We combine them on to 1 bun and that does away with a starch, then 1 of us gets broccoli instead of the French Fries (BOO HOO) and the other gets a potato and we split the potato and Broccoli. With the salad, I just about manage to get my veggies in for the day ... which is hard for me. Oh, we lose the Onion Fries on the Minis (not that you get much of them, but they are fried)
Depending on your condements, it generally counts it as: 1P, 3S (the potato counts 2 even though you only get half because of the size), 2-3V, 1F (if you do butter on the potato)
It chews through your starches, but it is nice once in a while and doesn't cost an arm and a leg for us to eat there.
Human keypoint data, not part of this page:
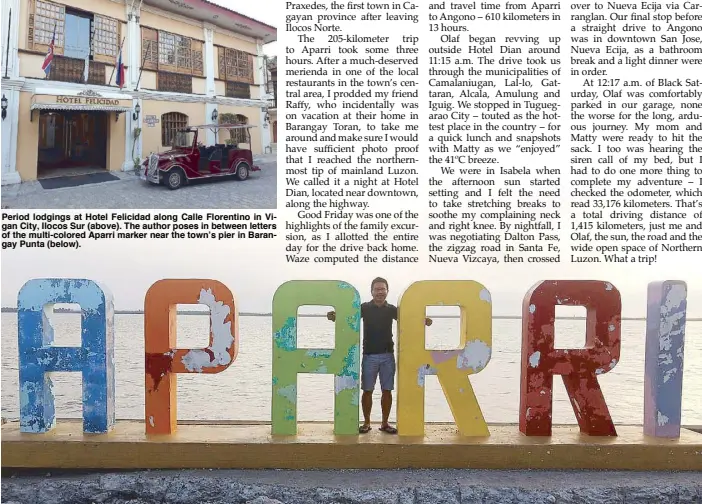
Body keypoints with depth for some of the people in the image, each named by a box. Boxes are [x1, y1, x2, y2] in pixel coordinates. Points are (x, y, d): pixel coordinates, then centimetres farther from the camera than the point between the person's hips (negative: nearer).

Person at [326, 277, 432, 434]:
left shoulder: (392, 309, 5)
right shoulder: (365, 308, 0)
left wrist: (423, 320, -25)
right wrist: (335, 316, -32)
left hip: (387, 355, 2)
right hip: (369, 355, -1)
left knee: (387, 390, 5)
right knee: (367, 390, 3)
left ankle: (385, 423, 17)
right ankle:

With 2 active kids we unfortunately have to eat out quite a bit and I really try to plan into the day what I can have when we will be eating out. It can be so hard, but what I have learned to do if we are going someplace we have never been before is to look at menu's on-line in advance. I pick out the healthiest option before going, plan the rest of my day accordingly and NEVER open the menu when we are there, so I am not tempted to change my mind. Most places you can at least get a grilled chicken and salad or seafood and don't be afraid to ask for changes to have it made the way you want...no cheese...no mayo...etc.
Brittany, I don't know if they have Baja Fresh where you are at, but it is a good choice. They have a great salad that is totally on plan. Wendy's can have some good selections also. If you have saved your two starches, they actually have combo meals that you can order a salad and a ff salad dressing. They also have a large variety of salads... although you have to be careful with some of the additional items to put on, but normally you have to assemble these yourself, so it is very easy to leave off the almonds or crutons or whatever if you don't have the exchanges for those. Just don't open the little bag and add them... I read on Dan's web site that the McDonald's oriental chicken salad was lower calorie than the wendy's so that can be a good choice. If they give you dressing in a little tub, I often just dip my fork in the dressing and then spear my salad, and that way I use about 1/3 of the dressing that I normally would have poured on. That way you can actually use the 1 tablespoon that they recommend of the dressing and not feel like your salad was half dry.
Brittany
I'm up 'north' in Canada but we like to try to eat out when we can. We have a chain here called Extreme Pita and we get a whole wheat pita stuffed with grilled chicken and pick all the veggie toppings we can. We stay away from the sauces but it still tastes good. We also go to the mainstream restaurants like Kelseys and order chicken sandwiches or wraps on whole wheat with side salads. I usually take my Hellmans spritzers in my bag so I can have more taste on my salad than a measly tbsp of the restaurant kinds. We also try to find places that offer seafood or meats that we can order grilled, pass on any potatoes or rice and get all veg instead. It's hard at first but I get such a joy out of not cooking for my family that anything anyone else makes tastes great!